Tax Committees Ukraine Response Plan. On Monday, the chairs and ranking members of the Senate Finance Committee and the House Ways and Means Committee announced agreement on legislation designed to suspend normal trade relations with Russia and Belarus. In a corresponding statement, the leaders announced they “have agreed on a legislative path forward to ban the import of energy products from Russia and to suspend normal trade relations with both Russia and Belarus.” According to a press release, the legislation would:

  • Provide the president authority to further increase tariffs on products of Russia and Belarus;
  • Require the U.S. Trade Representative to use the voice and influence of the United States to seek suspension of Russia’s participation in the World Trade Organization (WTO) and halt Belarus’ WTO accession; and
  • Provide the president with authority to restore normal trade relations with Russia and Belarus subject to certain conditions and congressional approval.

At a Glance

  • A group of leading academics and former government officials—including former Joint Committee on Taxation Chiefs of Staff David Brockway and Ronald Pearlman; former Treasury Assistant Secretaries for Tax Policy Mark Mazur and Pamela Olson; and former IRS Commissioners Fred Goldberg, Lawrence Gibbs, David Kautter, Steven Miller, Charles Rossotti and Daniel Werfel—sent a letter last week to the chairs and ranking members of the House and Senate Appropriations committees asking them to “to provide the IRS with sufficient funding to work down its backlogs this year while putting the agency on a path to effectively process tax returns, provide adequate taxpayer services, and efficiently collect revenue.”
  • Last week, the Independent Community Bankers of America (ICBA) sent a letter to the leadership of the House Ways and Means Committee and the Senate Finance Committee asking Congress to adopt legislation that would require federal credit unions to file IRS Form 990, “Return of Organization Exempt from Income Tax,” to provide transparency into their tax-exempt expenditures.

Brownstein Bookshelf

  • Last week, Sen.
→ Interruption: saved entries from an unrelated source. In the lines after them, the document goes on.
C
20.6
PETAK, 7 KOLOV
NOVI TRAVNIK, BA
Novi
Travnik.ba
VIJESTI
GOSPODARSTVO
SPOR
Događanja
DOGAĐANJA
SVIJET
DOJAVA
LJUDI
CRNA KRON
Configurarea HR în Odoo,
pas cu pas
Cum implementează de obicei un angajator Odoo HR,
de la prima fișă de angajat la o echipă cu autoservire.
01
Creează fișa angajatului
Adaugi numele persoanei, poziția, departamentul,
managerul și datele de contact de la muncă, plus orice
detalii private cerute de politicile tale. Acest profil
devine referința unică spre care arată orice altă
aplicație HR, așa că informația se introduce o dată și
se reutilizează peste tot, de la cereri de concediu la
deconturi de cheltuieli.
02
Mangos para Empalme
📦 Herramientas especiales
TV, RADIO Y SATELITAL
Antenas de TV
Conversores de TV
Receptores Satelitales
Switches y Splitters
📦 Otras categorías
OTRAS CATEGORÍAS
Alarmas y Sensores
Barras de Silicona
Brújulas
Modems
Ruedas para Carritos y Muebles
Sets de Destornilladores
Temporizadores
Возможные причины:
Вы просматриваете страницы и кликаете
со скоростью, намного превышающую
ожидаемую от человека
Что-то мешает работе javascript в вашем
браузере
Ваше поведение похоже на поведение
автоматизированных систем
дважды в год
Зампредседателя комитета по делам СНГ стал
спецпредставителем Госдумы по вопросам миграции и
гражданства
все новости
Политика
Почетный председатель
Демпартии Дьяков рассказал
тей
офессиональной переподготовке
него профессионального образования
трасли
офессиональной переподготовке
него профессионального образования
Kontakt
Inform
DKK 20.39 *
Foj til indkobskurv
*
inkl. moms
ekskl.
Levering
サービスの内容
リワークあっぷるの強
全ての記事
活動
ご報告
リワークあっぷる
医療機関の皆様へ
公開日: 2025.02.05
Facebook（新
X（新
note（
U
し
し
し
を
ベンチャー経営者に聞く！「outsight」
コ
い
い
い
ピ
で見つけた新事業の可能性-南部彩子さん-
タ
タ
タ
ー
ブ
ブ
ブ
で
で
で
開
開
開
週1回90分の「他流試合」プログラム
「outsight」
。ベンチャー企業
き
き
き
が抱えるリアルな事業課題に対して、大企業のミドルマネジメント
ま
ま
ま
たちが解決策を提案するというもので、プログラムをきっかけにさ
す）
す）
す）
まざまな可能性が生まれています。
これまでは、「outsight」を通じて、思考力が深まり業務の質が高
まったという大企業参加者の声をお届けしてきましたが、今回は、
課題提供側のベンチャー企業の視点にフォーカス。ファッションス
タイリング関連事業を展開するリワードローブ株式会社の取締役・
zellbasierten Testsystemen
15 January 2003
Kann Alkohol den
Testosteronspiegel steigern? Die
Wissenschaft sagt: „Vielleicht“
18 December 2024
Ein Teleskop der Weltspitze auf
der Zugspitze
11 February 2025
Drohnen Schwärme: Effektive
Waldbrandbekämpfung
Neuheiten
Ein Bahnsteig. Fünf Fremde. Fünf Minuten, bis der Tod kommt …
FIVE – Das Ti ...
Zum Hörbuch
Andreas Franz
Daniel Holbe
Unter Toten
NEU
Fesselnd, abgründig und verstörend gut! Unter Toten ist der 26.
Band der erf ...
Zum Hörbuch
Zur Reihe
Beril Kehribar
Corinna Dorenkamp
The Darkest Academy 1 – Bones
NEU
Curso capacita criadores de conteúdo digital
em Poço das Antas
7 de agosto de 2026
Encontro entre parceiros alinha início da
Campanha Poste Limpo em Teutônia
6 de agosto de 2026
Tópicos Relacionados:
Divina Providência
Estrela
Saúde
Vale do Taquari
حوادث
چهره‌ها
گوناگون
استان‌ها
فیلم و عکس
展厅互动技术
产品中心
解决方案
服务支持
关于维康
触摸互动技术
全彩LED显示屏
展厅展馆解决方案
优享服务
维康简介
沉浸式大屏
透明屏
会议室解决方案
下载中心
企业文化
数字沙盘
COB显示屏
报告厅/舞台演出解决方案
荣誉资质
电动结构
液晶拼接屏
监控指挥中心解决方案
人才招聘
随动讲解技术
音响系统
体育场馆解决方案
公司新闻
John Kennedy (R-LA), introduced the Require Employees To Uniformly Return Now (RETURN) Act. The bill would require teleworking IRS employees to return to the office to address backlog concern.
  • The Wall Street Journal editorial board published an article entitled “Say It Ain’t So on Taxes, Joe Manchin.” In the article, the board called on Sen. Joe Manchin (D-WV) to “save the country again by calling the whole thing off,” referring to the BBBA.
  • The New York Times published an article on Friday explaining the continuation of difficulties ahead for the IRS.

DISCLAIMER: Because of the generality of this update, the information provided herein may not be applicable in all situations and should not be acted upon without specific legal advice based on particular situations.